14. The system of claim 13, wherein the polarization effect is dynamically modified in real-time.
15. The system of claim 11, wherein the active polarization filter reduces glare, reflections, and scattered light via polarization filtering, dynamic polarization modulation, and adaptive contrast enhancement.
16. The system of claim 1, wherein the at least one sensor includes a camera.
17. The system of claim 1, wherein the vehicle is an autonomous or a semi-autonomous vehicle.
18. A computer-implemented method for improving sensor perception, comprising:detecting, with at least one sensor configured to be located on a vehicle, a degraded perception of an environment around the vehicle based on conditions in the environment external to the vehicle; andexecuting instructions stored in a memory with a processing device in communication with the at least one sensor and a polarization unit to perform operations comprising:actuating the polarization unit to apply a polarization effect to the at least one sensor to improve the degraded perception of the at least one sensor.

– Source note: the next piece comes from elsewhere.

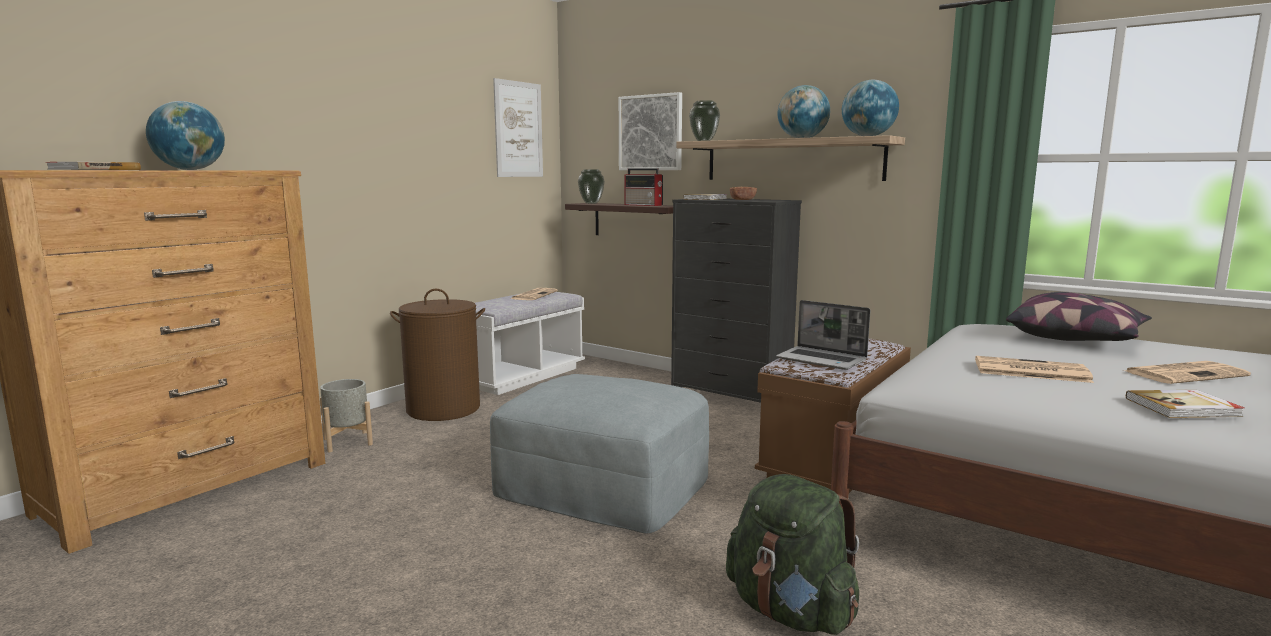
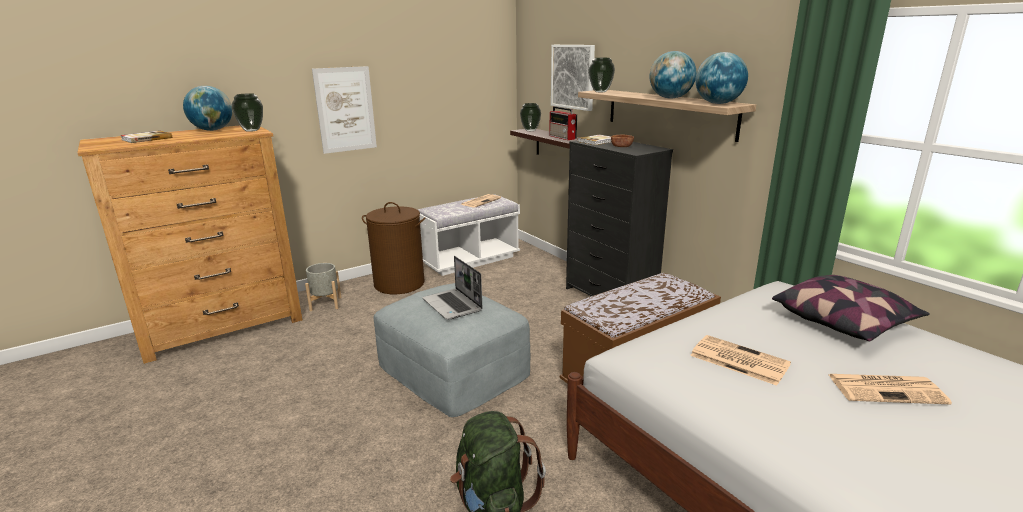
camera: 20 degrees right, 10 degrees up
(259, 170) = (251, 130): none -> vase
(518, 129) = (476, 71): picture -> picture (345, 109)
(822, 360) = (618, 305): laptop -> laptop (453, 305)
(1183, 407) = (819, 433): book -> none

19. The method of claim 18, wherein the polarization unit includes a passive polarization filter movably disposed relative to the field-of-view of the at least one sensor, and wherein the operations comprise moving the passive polarization filter into a deployed position within the field-of-view of the at least one sensor, and moving the passive polarization filter into a stowed position offset from the field-of-view of the at least one sensor.
20. The method of claim 18, wherein the polarization unit includes an active polarization filter capable of being actuated to selectively modify a polarization effect applied to the at least one sensor, and wherein the operations comprise determining a level of the degraded perception of the environment, and modifying the polarization effect applied by the active polarization filter to the at least one sensor.